[PAGE EXCERPT]
Ask someone why they chose a Chromebook over an iPad and I’m betting the most common answer has to do with the browser. Why? Because iPads run a mobile version of Safari while Chromebooks run the full desktop version of the Chrome browser.
There are plenty of other rational answers to the question, but this one is among the most, if not the most, prevalent.
That key difference between an iPad and a Chromebook is about to disappear, however.
On Monday, Apple introduced iPadOS: A version of its mobile software platform specific to the larger display of iPads. And one of the key features is what Apple calls “desktop-class browsing”:
Safari is more powerful than ever on iPad. iPadOS automatically presents the desktop version of the website, scaled appropriately for the iPad display, and optimizes it for touch, so web apps like Google Docs (shown above), Squarespace and WordPress work great in Safari on iPad. Safari also supports significant new features such as a download manager, 30 new keyboard shortcuts and enhancements to tab management.
Now I obviously haven’t used iPadOS yet. It’s only just now available for members of the Apple Developer Program and will arrive in a public beta later this month. So I can’t yet say if the new iPad browser delivers on the “desktop-class” promise.
I can say that I’ve owned many iPads and I couldn’t do my work as effectively as possible on them because they didn’t provide the desktop browsing experience found on a Chromebook. That’s the main reason I moved from the original iPad Pro 12.9 to a Chromebook about two years ago.
But now, it’s possible — likely, even — that someone like me actually could be just as productive on an iPad as on a Chromebook when it comes to using a browser. Both iPadOS and Chrome OS offer a mobile app experience too: iOS apps for the former and Android apps on the latter.
Assuming that Safari on iPadOS is equivalent to Safari on a Mac or Windows device then, some potential Chromebook buyers could decide an iPad is better for them.
I could see this in the mainstream audience as well as enterprise users, for example. I don’t think this will move the needle for Chromebook sales in education though. Schools aren’t passing up iPads in the classroom because of the browser; it’s more about not having a hardware keyboard on the tablets without incurring additional costs.
[/PAGE EXCERPT]
[EXCERPTED DATA]
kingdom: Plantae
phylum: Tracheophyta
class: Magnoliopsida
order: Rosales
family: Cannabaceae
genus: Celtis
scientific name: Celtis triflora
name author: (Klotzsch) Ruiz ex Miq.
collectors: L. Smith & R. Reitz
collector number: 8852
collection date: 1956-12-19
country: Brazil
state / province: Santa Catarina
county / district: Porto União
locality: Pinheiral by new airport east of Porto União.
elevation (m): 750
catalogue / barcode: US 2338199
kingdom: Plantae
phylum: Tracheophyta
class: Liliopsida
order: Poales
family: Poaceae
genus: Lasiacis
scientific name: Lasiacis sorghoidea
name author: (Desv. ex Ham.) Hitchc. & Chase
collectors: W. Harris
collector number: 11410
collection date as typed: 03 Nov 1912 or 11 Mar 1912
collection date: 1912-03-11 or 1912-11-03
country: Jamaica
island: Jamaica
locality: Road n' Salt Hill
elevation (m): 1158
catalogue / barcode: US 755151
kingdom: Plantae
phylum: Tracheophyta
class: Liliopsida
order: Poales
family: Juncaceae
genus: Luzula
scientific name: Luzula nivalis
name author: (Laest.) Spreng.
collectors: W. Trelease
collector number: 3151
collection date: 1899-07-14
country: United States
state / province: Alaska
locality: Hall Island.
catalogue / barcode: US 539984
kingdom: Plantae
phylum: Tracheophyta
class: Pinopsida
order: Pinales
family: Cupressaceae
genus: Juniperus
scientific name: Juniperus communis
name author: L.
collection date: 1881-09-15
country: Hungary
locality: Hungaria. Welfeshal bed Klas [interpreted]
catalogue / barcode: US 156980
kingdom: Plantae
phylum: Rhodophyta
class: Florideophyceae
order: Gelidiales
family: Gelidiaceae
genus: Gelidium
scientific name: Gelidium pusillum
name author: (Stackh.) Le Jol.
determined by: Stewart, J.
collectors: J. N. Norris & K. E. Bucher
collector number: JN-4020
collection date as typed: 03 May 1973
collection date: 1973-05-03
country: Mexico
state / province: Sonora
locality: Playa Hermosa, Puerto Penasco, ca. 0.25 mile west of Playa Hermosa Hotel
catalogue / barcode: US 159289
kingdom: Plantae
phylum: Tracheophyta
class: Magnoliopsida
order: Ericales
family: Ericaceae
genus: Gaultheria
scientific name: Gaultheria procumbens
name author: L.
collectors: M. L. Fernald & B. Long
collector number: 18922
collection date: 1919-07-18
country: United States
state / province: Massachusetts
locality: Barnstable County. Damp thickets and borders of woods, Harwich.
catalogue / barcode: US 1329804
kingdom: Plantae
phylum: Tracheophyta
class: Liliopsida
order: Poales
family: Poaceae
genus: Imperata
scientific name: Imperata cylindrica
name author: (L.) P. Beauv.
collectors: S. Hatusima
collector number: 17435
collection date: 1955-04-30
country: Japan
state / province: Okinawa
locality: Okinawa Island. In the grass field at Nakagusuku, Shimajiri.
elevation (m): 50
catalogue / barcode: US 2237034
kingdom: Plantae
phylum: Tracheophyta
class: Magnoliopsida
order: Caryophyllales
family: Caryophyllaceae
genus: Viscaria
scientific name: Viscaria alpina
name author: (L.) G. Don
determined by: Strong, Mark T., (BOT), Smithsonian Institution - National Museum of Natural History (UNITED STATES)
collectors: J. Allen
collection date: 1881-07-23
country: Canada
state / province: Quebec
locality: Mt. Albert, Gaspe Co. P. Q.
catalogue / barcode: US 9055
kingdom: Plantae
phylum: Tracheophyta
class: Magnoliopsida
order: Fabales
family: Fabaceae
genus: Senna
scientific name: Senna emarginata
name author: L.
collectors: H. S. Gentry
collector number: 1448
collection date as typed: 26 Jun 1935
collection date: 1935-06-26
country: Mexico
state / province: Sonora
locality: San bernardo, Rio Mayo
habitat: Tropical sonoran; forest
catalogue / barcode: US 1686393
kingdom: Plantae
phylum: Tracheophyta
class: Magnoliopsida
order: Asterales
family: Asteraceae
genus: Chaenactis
[/EXCERPTED DATA]
AIM OF THE TASK » Copy the stretch of the iPadOS browsing article from "But now, it’s" through "incurring additional costs.", word for word.

EXERCISE SOLUTION »
But now, it’s possible — likely, even — that someone like me actually could be just as productive on an iPad as on a Chromebook when it comes to using a browser. Both iPadOS and Chrome OS offer a mobile app experience too: iOS apps for the former and Android apps on the latter.
Assuming that Safari on iPadOS is equivalent to Safari on a Mac or Windows device then, some potential Chromebook buyers could decide an iPad is better for them.
I could see this in the mainstream audience as well as enterprise users, for example. I don’t think this will move the needle for Chromebook sales in education though. Schools aren’t passing up iPads in the classroom because of the browser; it’s more about not having a hardware keyboard on the tablets without incurring additional costs.